Agar then creates a simple, low dimensional representation of that model with fewer parameters.
“To interpret the output I might ask: ‘What 10 parameters are most important to define all the features in the dataset?'” says Agar. “And then I can visualize how those 10 parameters affect the response and, by using that information, identify important features.”
The nano-human interface
Agar’s work on this project was partially supported by a TRIPODS+X grant, a National Science Foundation award program supporting collaborative teams to bring new perspectives to bear on complex and entrenched data science problems.
The work is also part of Lehigh’s Nano/Human Interface Presidential Engineering Research Initiative. This multidisciplinary initiative, funded by a $3-million institutional investment, proposes to develop a human-machine interface that will improve the ability to visualize and interpret the vast amounts of data that are generated by scientific research.
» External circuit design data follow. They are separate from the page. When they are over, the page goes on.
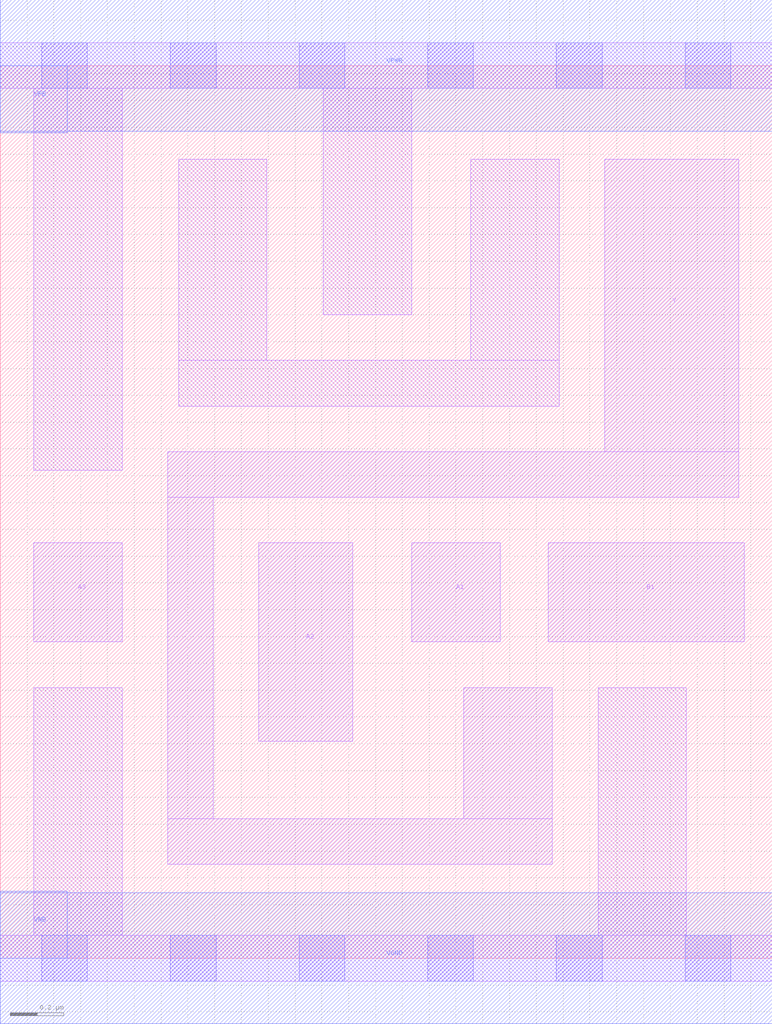
<source format=lef>
# Copyright 2020 The SkyWater PDK Authors
#
# Licensed under the Apache License, Version 2.0 (the "License");
# you may not use this file except in compliance with the License.
# You may obtain a copy of the License at
#
#     https://www.apache.org/licenses/LICENSE-2.0
#
# Unless required by applicable law or agreed to in writing, software
# distributed under the License is distributed on an "AS IS" BASIS,
# WITHOUT WARRANTIES OR CONDITIONS OF ANY KIND, either express or implied.
# See the License for the specific language governing permissions and
# limitations under the License.
#
# SPDX-License-Identifier: Apache-2.0

VERSION 5.5 ;
NAMESCASESENSITIVE ON ;
BUSBITCHARS "[]" ;
DIVIDERCHAR "/" ;
MACRO sky130_fd_sc_ms__a31oi_1
  CLASS CORE ;
  SOURCE USER ;
  ORIGIN  0.000000  0.000000 ;
  SIZE  2.880000 BY  3.330000 ;
  SYMMETRY X Y ;
  SITE unit ;
  PIN A1
    ANTENNAGATEAREA  0.279000 ;
    DIRECTION INPUT ;
    USE SIGNAL ;
    PORT
      LAYER li1 ;
        RECT 1.535000 1.180000 1.865000 1.550000 ;
    END
  END A1
  PIN A2
    ANTENNAGATEAREA  0.279000 ;
    DIRECTION INPUT ;
    USE SIGNAL ;
    PORT
      LAYER li1 ;
        RECT 0.965000 0.810000 1.315000 1.550000 ;
    END
  END A2
  PIN A3
    ANTENNAGATEAREA  0.279000 ;
    DIRECTION INPUT ;
    USE SIGNAL ;
    PORT
      LAYER li1 ;
        RECT 0.125000 1.180000 0.455000 1.550000 ;
    END
  END A3
  PIN B1
    ANTENNAGATEAREA  0.279000 ;
    DIRECTION INPUT ;
    USE SIGNAL ;
    PORT
      LAYER li1 ;
        RECT 2.045000 1.180000 2.775000 1.550000 ;
    END
  END B1
  PIN Y
    ANTENNADIFFAREA  0.641200 ;
    DIRECTION OUTPUT ;
    USE SIGNAL ;
    PORT
      LAYER li1 ;
        RECT 0.625000 0.350000 2.060000 0.520000 ;
        RECT 0.625000 0.520000 0.795000 1.720000 ;
        RECT 0.625000 1.720000 2.755000 1.890000 ;
        RECT 1.730000 0.520000 2.060000 1.010000 ;
        RECT 2.255000 1.890000 2.755000 2.980000 ;
    END
  END Y
  PIN VGND
    DIRECTION INOUT ;
    USE GROUND ;
    PORT
      LAYER met1 ;
        RECT 0.000000 -0.245000 2.880000 0.245000 ;
    END
  END VGND
  PIN VNB
    DIRECTION INOUT ;
    USE GROUND ;
    PORT
      LAYER met1 ;
        RECT 0.000000 0.000000 0.250000 0.250000 ;
    END
  END VNB
  PIN VPB
    DIRECTION INOUT ;
    USE POWER ;
    PORT
      LAYER met1 ;
        RECT 0.000000 3.080000 0.250000 3.330000 ;
    END
  END VPB
  PIN VPWR
    DIRECTION INOUT ;
    USE POWER ;
    PORT
      LAYER met1 ;
        RECT 0.000000 3.085000 2.880000 3.575000 ;
    END
  END VPWR
  OBS
    LAYER li1 ;
      RECT 0.000000 -0.085000 2.880000 0.085000 ;
      RECT 0.000000  3.245000 2.880000 3.415000 ;
      RECT 0.125000  0.085000 0.455000 1.010000 ;
      RECT 0.125000  1.820000 0.455000 3.245000 ;
      RECT 0.665000  2.060000 2.085000 2.230000 ;
      RECT 0.665000  2.230000 0.995000 2.980000 ;
      RECT 1.205000  2.400000 1.535000 3.245000 ;
      RECT 1.755000  2.230000 2.085000 2.980000 ;
      RECT 2.230000  0.085000 2.560000 1.010000 ;
    LAYER mcon ;
      RECT 0.155000 -0.085000 0.325000 0.085000 ;
      RECT 0.155000  3.245000 0.325000 3.415000 ;
      RECT 0.635000 -0.085000 0.805000 0.085000 ;
      RECT 0.635000  3.245000 0.805000 3.415000 ;
      RECT 1.115000 -0.085000 1.285000 0.085000 ;
      RECT 1.115000  3.245000 1.285000 3.415000 ;
      RECT 1.595000 -0.085000 1.765000 0.085000 ;
      RECT 1.595000  3.245000 1.765000 3.415000 ;
      RECT 2.075000 -0.085000 2.245000 0.085000 ;
      RECT 2.075000  3.245000 2.245000 3.415000 ;
      RECT 2.555000 -0.085000 2.725000 0.085000 ;
      RECT 2.555000  3.245000 2.725000 3.415000 ;
  END
END sky130_fd_sc_ms__a31oi_1
END LIBRARY

</source>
The initiative aims to change the way human beings’ harness and interact with data and with the instruments of scientific discovery, eventually creating representations that are easy for humans to interpret and visualize.
“This tool could be one approach because, once trained, a neural network system can evaluate a new piece of data very fast,” says Agar. “It could make it possible to take very large data streams and process them on the fly. Once processed, the data can be shared with someone in a way that is interpretable, turning that large data stream into actionable information.”
“Revealing ferroelectric switching character using deep recurrent neural networks” by Joshua C. Agar, Brett Naul, Shishir Pandya, Stefan van der Walt, Joshua Maher, Yao Ren, Long-Qing Chen, Sergei V. Kalinin, Rama K. Vasudevan, Ye Cao, Joshua S. Bloom and Lane W. Martin, 22 October 2019, Nature Communications.
“A recurrent neural network for classification of unevenly sampled variable stars” by Brett Naul, Joshua S. Bloom, Fernando Pérez and Stéfan van der Walt, 27 November 2017, Nature Astronomy.